I wonder how much of this was writedowns due to bad debt...

by BlackBeard
on Fri, 02/05/2010 - 15:44
#219626

Just wait till Ben Bukkake stops buying agency paper.  That's when the waterfall in credit contraction resumes.

by Cyan Lite
on Fri, 02/05/2010 - 15:50
#219646

You incorrectly assume that Ben will actually stop monetizing debt.

by Mr Lennon Hendrix
on Fri, 02/05/2010 - 16:17
#219714

BS will not stop, because he already made his choice.  In fact, he made it years ago with the flippy "Helicopter" statement that Greenspan and fellows liked so much.  Specifiaclly it is not his choise, he made the choice to make the choice of the choosers.  They will not stop, because they want to "keep the game going"-Jack Welch and Oliver Sarkozy quote from an interview by Andrew Ross Sorkin last year.

by bugs_
on Fri, 02/05/2010 - 15:58
#219668

Way to go peoples.

by Anonymous
on Fri, 02/05/2010 - 16:24
#219739

We're not people, we're sheeple.

by Mr Lennon Hendrix
on Fri, 02/05/2010 - 15:59
#219674

Credit was the way the system was brought down, and credit will be the way the new system will be appropriated. 

by Anonymous
on Fri, 02/05/2010 - 16:24
#219737

Been using my credit card as an ice scraper for over a year.

by Hammer59
on Fri, 02/05/2010 - 17:33
#219824

Credit is what brought the system down. Debt is what will keep it down.

The 1.9 Trillion USD increase in the debt ceiling reportedly works out to @ $46,000. per man, woman and child.

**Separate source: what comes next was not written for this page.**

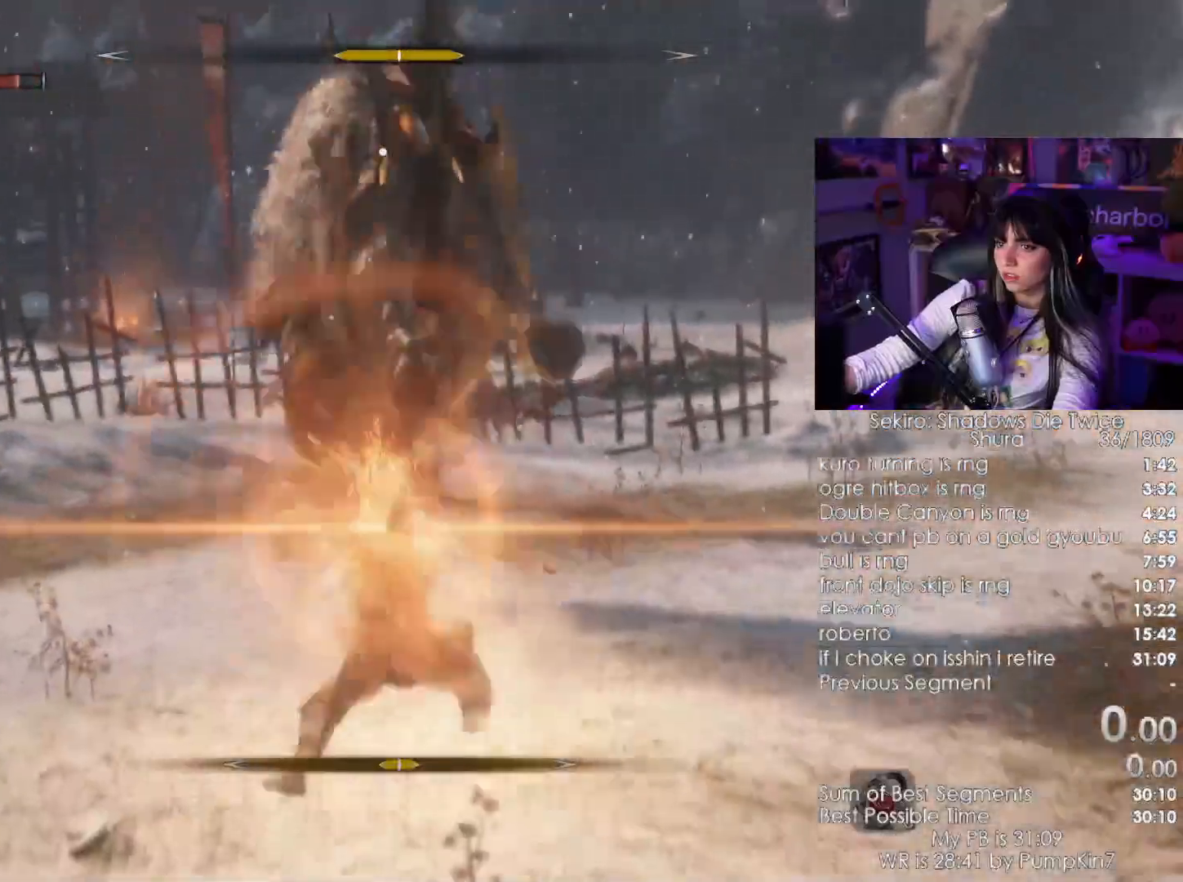
{"keys": ["d", "w"], "mouse": [], "events": [[116, "mouse_left", "down"], [200, "mouse_left", "up"], [300, "mouse_left", "down"], [383, "mouse_left", "up"], [483, "d", "down"]]}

Bush doubled the National Debt in 8 years--from @5 Trillion to @10 Trillion. Obama has'nt changed anything.

by omi
on Fri, 02/05/2010 - 17:48
#219857

This is good. Credit needs to come down a lot. it's part of the real part of the recovery, not sugar pills.

by bc0203
on Fri, 02/05/2010 - 23:49
#220184

While what you're saying is true on the private level, it's not happening on the government level - government debt levels are increasing way faster than private debt levels are declining.  

If people thought of the government as a relative with a bad spending habit and an credit card issued in their name, we might just make some progress here.

by bc0203
on Fri, 02/05/2010 - 23:49
#220185

While what you're saying is true on the private level, it's not happening on the government level - government debt levels are increasing way faster than private debt levels are declining.  

If people thought of the government as a relative with a bad spending habit and an credit card issued in their name, we might just make some progress here.

by Ned Zeppelin
on Fri, 02/05/2010 - 18:37
#219941

December credit would go up, thus tempering the credit downdraft, because of the holidays.  You would expect credit to resume its downward slump as the banks cancellation of credit lines, exorbitant rates and consumers being tapped out will take its toll. If the recovery of our "economy" hinges on people re-maxing out their cards, after a break, we are in deep doo-doo.

Today's bounce at the end combo of shorts covering and PPT - nothing more. This credit report was not sufficient to buoy hopes of a turnaround.

by Rainman
on Fri, 02/05/2010 - 19:10
#219970

Agree. I think in December people were pretty sick and tired of not spending money they don't have. A holiday bender.

by ghostfaceinvestah
on Fri, 02/05/2010 - 20:05
#220022

I always wonder how much of the drop in credit is due to defaults, writedowns, etc.

In any case this economy is making it real easy to cancel some of the damn credit cards I have, usually those retention folks badger the hell out of you to stay, now I just cry poverty and they are more than happy to let you go.  LOL!

by Anonymous
on Sat, 02/06/2010 - 14:04
#220574

Poverty indeed.

We wrestled several credit cards to the mat and made em zero balance.

Now we hold the credit cards unable to see interest income. For example... we charge it to buy a widget online and a few moments later, make balance transfer at bank online to pay off the credit card.

Cash is king, until they learn to compound interest by the hour instead of by the day....

mmmm. by the hour? hmmmm hopefully the experience is a clean and enlightening one.